Actually, if a person has neither ever made any traditional IRA contributions, nor rolled over any qualified plan assets to a traditional IRA, there is a perfectly legal way to circumvent the income limitations for contributing to a Roth. First, open up a traditional IRA account, but make a non-deductible IRA contribution to it of up to $5,000 (if you have not yet filed your federal income tax return, due to an extension, you may do so now and have it “count” as a 2012 contribution). As soon as your account has been opened and your money deposited, “convert” your traditional IRA to a Roth, and the only taxes levied will be on any gains in the account that were earned in the time since your contribution was allocated to your account.

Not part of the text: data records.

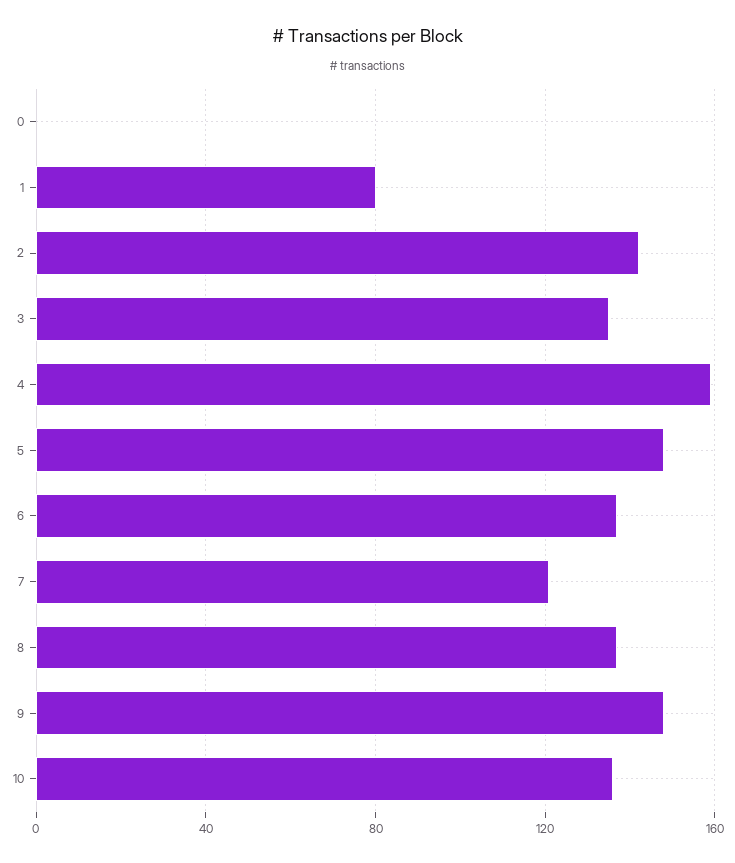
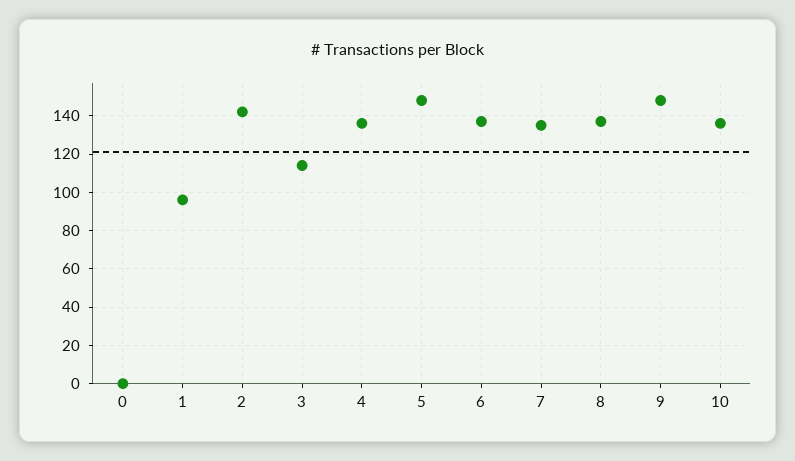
  {
    "0": 0,
-   "1": 80,
+   "1": 95,
    "2": 140,
-   "3": 135,
+   "3": 115,
-   "4": 160,
+   "4": 135,
    "5": 150,
    "6": 135,
-   "7": 120,
+   "7": 135,
    "8": 135,
    "9": 150,
    "10": 135
  }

The second planning tip is for those small business owners who operate either as sole proprietors or as a husband-wife partnership. In a word, put your children to work in your business. In 2013, an under-18 employee can earn up to $6,100 without incurring any federal income tax. Your under-age-18 employee-child’s wages are also exempt from Social Security and Medicare taxes and federal unemployment tax. These tax exemptions for your under-18 children whom you employ are only available when your business is either: (1) a sole proprietorship, (2) a single-member LLC that is taxed as a sole proprietorship, (3) a husband-wife partnership, or (4) a husband-wife LLC that is treated as a husband-wife partnership for tax purposes.


When you put your children on the payroll, you are, in effect, tax deducting the money you might give your children anyway.


This tax deduction will lower your federal income tax bill next year, and if you are self-employed – your self-employment taxes, along with the taxes you pay to the State of South Carolina. Consider, too, that since your adjusted gross income will be smaller, you may be able to escape having to pay the 0.9 percent Medicare tax on earned income, as well as the 3.8 percent Medicare surtax on investment income.


There are some meaningful non-monetary advantages as well: your children may gain some valuable real-world work experience, and, through the opportunity to save a meaningful portion of their income for college and other future expenses, they can learn the value of thrift and savings.


Greg Roberts is a certified financial planner with 35 years of financial and estate planning experience.